→ **Stored data**
====================

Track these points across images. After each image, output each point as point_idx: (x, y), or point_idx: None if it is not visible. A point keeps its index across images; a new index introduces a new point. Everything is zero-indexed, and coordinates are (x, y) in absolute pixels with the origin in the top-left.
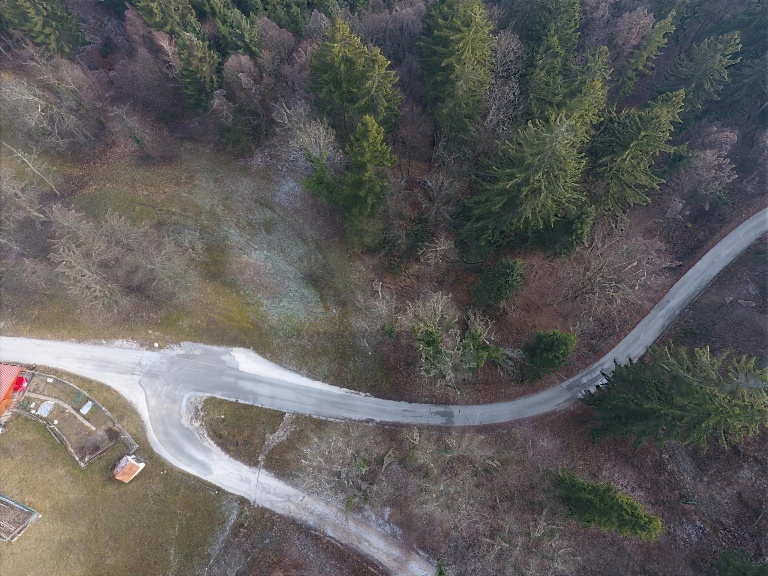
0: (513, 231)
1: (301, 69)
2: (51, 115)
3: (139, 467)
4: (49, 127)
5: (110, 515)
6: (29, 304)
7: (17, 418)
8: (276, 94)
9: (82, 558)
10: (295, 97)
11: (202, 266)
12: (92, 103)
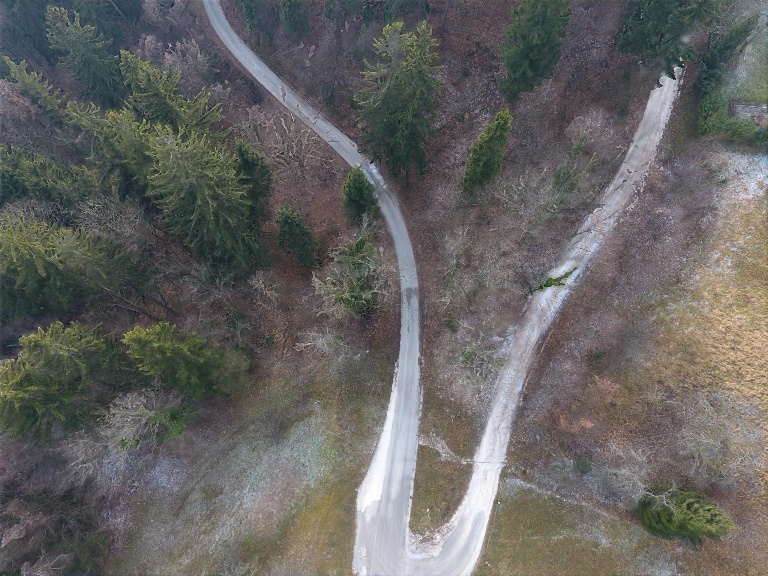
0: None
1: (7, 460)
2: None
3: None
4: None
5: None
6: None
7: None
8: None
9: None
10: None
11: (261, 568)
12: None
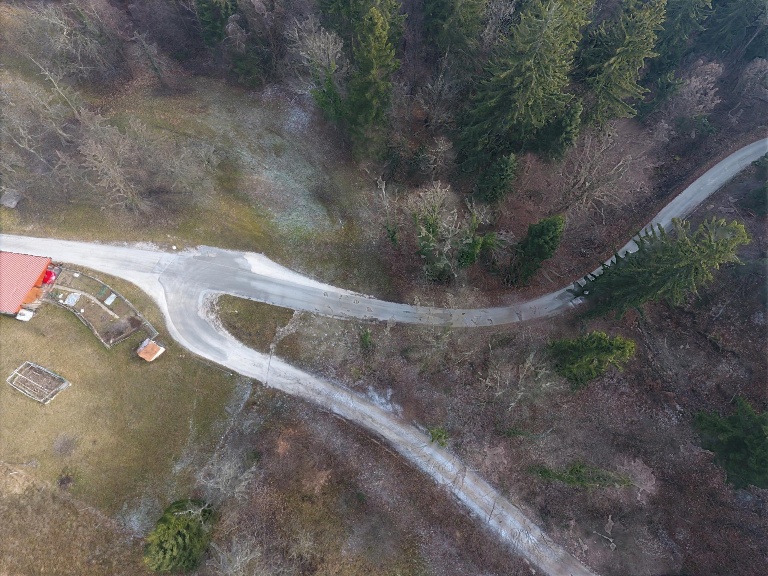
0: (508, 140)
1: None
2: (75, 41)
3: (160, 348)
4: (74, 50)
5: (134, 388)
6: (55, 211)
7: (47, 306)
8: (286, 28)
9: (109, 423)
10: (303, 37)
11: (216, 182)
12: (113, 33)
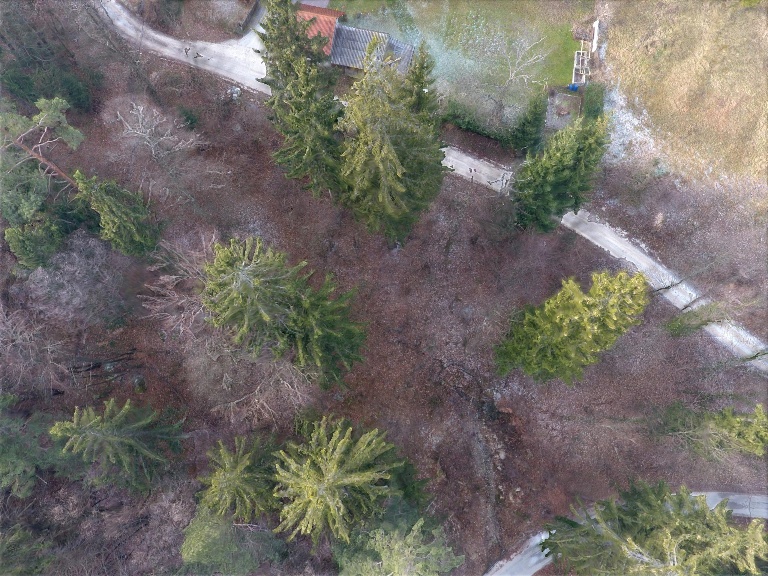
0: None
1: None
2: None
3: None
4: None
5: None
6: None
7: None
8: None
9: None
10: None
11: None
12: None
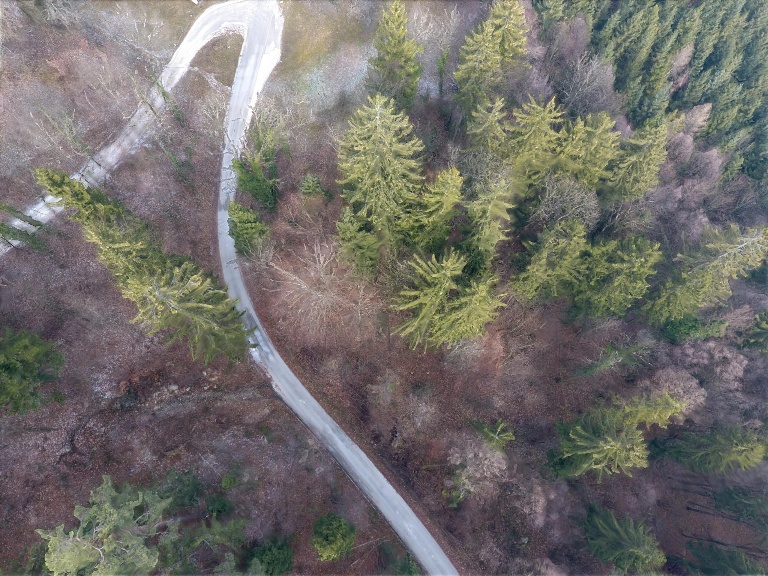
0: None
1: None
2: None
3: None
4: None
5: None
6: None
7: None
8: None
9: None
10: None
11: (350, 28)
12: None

====================

→ **AIM**
Could you write all of the lines above as a numbered list, skipping blank lines and leaving out the pictures?

→ **SOLVED EXERCISE**
1. Track these points across images. After each image, output each point as point_idx: (x, y), or point_idx: None if it is not visible. A point keeps its index across images; a new index introduces a new point. Everything is zero-indexed, and coordinates are (x, y) in absolute pixels with the origin in the top-left.
2. 0: (513, 231)
3. 1: (301, 69)
4. 2: (51, 115)
5. 3: (139, 467)
6. 4: (49, 127)
7. 5: (110, 515)
8. 6: (29, 304)
9. 7: (17, 418)
10. 8: (276, 94)
11. 9: (82, 558)
12. 10: (295, 97)
13. 11: (202, 266)
14. 12: (92, 103)
15. 0: None
16. 1: (7, 460)
17. 2: None
18. 3: None
19. 4: None
20. 5: None
21. 6: None
22. 7: None
23. 8: None
24. 9: None
25. 10: None
26. 11: (261, 568)
27. 12: None
28. 0: (508, 140)
29. 1: None
30. 2: (75, 41)
31. 3: (160, 348)
32. 4: (74, 50)
33. 5: (134, 388)
34. 6: (55, 211)
35. 7: (47, 306)
36. 8: (286, 28)
37. 9: (109, 423)
38. 10: (303, 37)
39. 11: (216, 182)
40. 12: (113, 33)
41. 0: None
42. 1: None
43. 2: None
44. 3: None
45. 4: None
46. 5: None
47. 6: None
48. 7: None
49. 8: None
50. 9: None
51. 10: None
52. 11: None
53. 12: None
54. 0: None
55. 1: None
56. 2: None
57. 3: None
58. 4: None
59. 5: None
60. 6: None
61. 7: None
62. 8: None
63. 9: None
64. 10: None
65. 11: (350, 28)
66. 12: None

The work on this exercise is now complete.